Extracted data entries
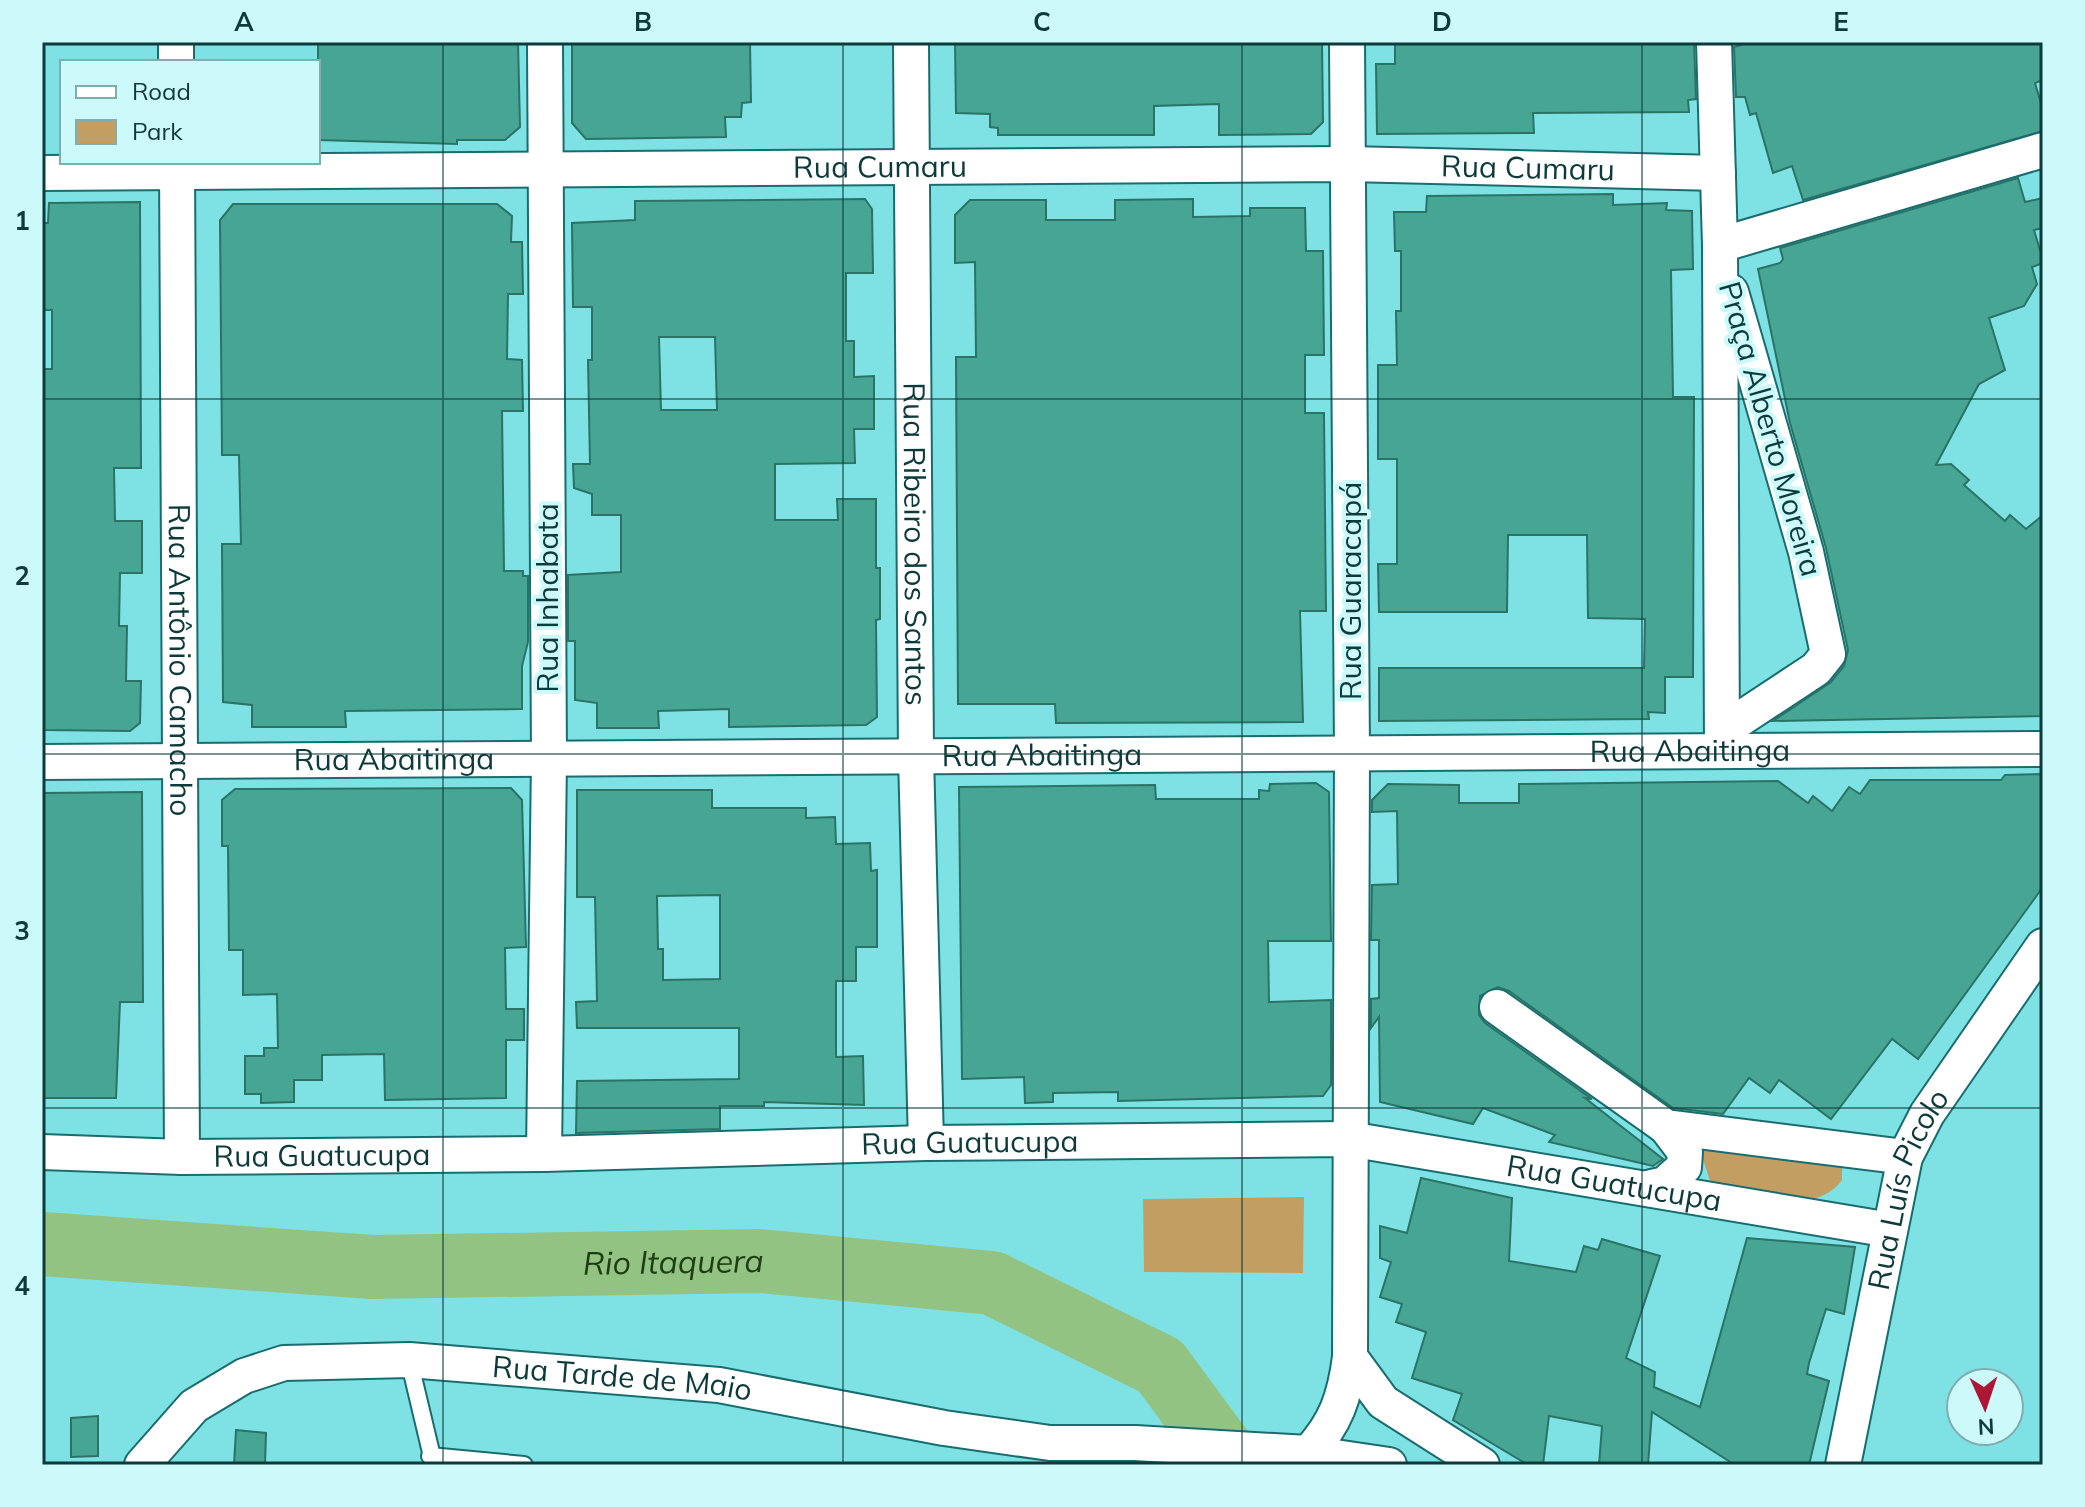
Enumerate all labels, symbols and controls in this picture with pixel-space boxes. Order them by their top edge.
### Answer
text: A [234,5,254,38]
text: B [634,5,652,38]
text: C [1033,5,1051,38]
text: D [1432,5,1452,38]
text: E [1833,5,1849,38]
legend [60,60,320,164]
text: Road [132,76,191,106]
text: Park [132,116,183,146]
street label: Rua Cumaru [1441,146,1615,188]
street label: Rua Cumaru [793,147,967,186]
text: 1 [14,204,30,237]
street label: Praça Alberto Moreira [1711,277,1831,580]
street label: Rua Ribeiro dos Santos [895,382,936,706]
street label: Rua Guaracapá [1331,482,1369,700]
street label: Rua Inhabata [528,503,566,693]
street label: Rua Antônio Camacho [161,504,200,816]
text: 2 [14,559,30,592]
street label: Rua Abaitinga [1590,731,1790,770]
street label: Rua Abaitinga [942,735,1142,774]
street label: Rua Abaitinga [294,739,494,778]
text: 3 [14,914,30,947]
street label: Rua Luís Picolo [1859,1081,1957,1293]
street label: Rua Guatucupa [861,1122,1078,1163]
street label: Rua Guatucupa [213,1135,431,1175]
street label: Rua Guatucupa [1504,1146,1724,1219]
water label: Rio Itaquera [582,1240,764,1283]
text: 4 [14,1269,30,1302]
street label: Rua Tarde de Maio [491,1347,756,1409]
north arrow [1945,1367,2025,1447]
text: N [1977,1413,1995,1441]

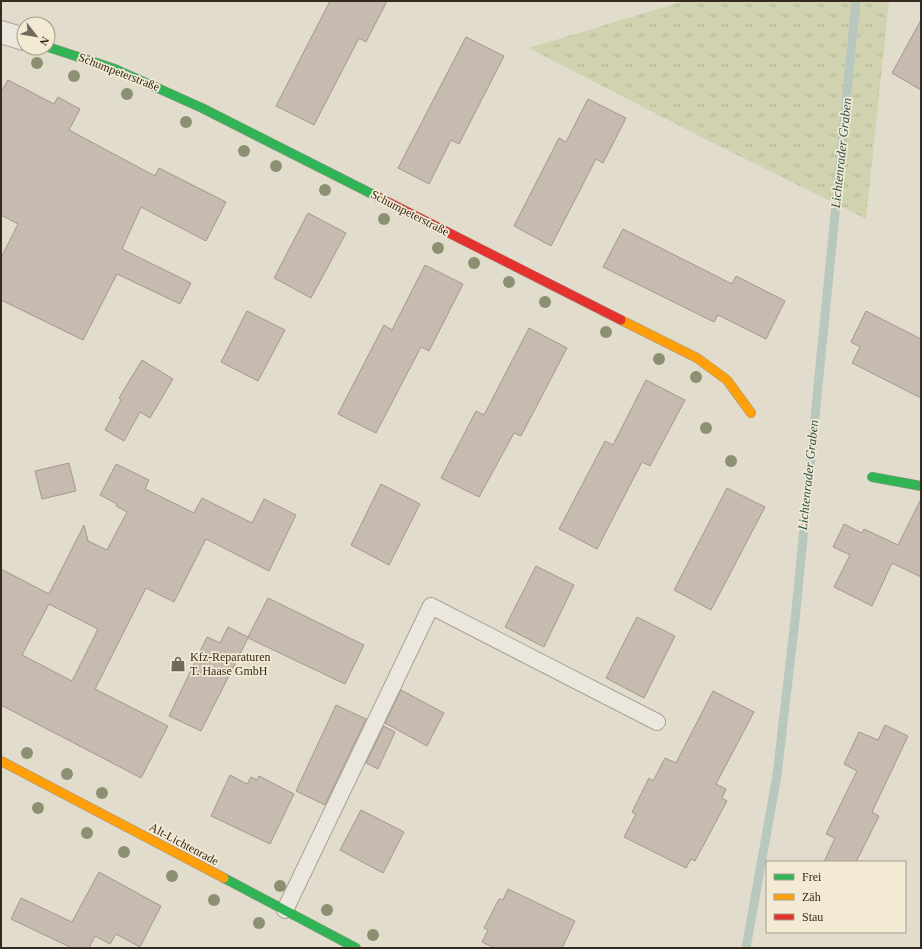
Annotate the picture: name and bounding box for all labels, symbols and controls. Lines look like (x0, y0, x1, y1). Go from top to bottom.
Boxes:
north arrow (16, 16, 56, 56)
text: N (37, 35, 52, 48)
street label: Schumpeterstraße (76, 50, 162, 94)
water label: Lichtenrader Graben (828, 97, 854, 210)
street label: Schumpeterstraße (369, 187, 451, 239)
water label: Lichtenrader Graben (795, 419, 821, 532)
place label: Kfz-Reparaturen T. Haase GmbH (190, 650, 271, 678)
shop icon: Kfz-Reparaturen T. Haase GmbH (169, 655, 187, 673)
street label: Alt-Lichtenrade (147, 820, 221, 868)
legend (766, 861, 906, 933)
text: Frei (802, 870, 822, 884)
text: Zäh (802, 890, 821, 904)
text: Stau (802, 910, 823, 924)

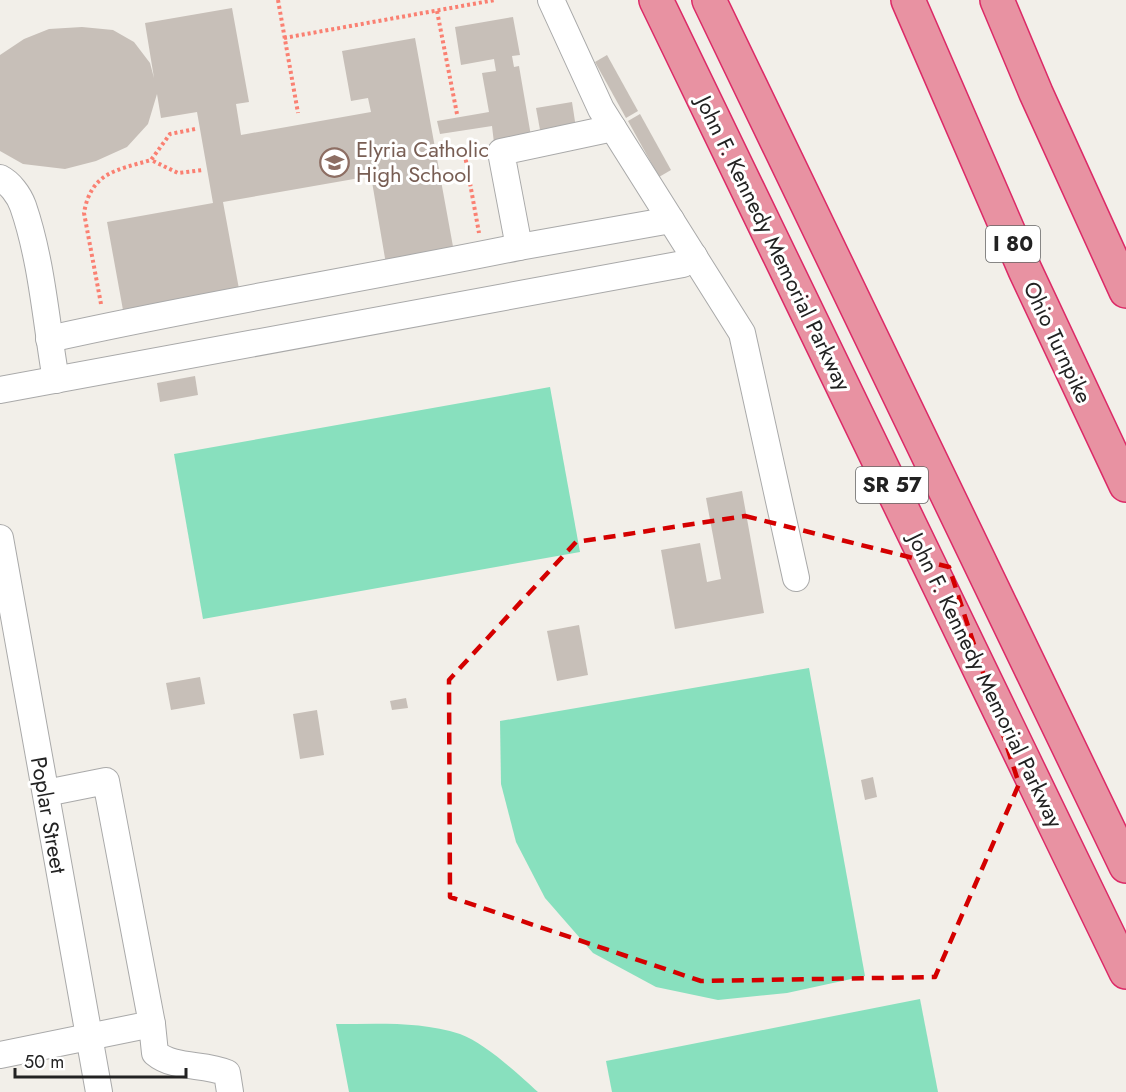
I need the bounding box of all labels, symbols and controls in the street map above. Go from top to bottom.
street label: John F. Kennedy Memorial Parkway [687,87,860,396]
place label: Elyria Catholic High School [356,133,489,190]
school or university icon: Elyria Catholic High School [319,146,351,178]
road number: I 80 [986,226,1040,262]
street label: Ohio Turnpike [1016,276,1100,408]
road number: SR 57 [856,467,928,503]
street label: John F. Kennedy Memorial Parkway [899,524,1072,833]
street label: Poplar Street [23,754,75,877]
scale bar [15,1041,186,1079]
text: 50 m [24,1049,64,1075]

→ ABOUT THIS TASK
Each line from the first line of the entries through the line containing "Annotate the picture: name" should be duplicated word for word, and nothing more; the pictures stay out.

→ COMPLETED EXERCISE
Enumerate all labels, symbols and controls in this picture with pixel-space boxes. Order them by their top edge.
### Answer
text: A [234,5,254,38]
text: B [634,5,652,38]
text: C [1033,5,1051,38]
text: D [1432,5,1452,38]
text: E [1833,5,1849,38]
legend [60,60,320,164]
text: Road [132,76,191,106]
text: Park [132,116,183,146]
street label: Rua Cumaru [1441,146,1615,188]
street label: Rua Cumaru [793,147,967,186]
text: 1 [14,204,30,237]
street label: Praça Alberto Moreira [1711,277,1831,580]
street label: Rua Ribeiro dos Santos [895,382,936,706]
street label: Rua Guaracapá [1331,482,1369,700]
street label: Rua Inhabata [528,503,566,693]
street label: Rua Antônio Camacho [161,504,200,816]
text: 2 [14,559,30,592]
street label: Rua Abaitinga [1590,731,1790,770]
street label: Rua Abaitinga [942,735,1142,774]
street label: Rua Abaitinga [294,739,494,778]
text: 3 [14,914,30,947]
street label: Rua Luís Picolo [1859,1081,1957,1293]
street label: Rua Guatucupa [861,1122,1078,1163]
street label: Rua Guatucupa [213,1135,431,1175]
street label: Rua Guatucupa [1504,1146,1724,1219]
water label: Rio Itaquera [582,1240,764,1283]
text: 4 [14,1269,30,1302]
street label: Rua Tarde de Maio [491,1347,756,1409]
north arrow [1945,1367,2025,1447]
text: N [1977,1413,1995,1441]

Annotate the picture: name and bounding box for all labels, symbols and controls. Lines look like (x0, y0, x1, y1). Go from top to bottom.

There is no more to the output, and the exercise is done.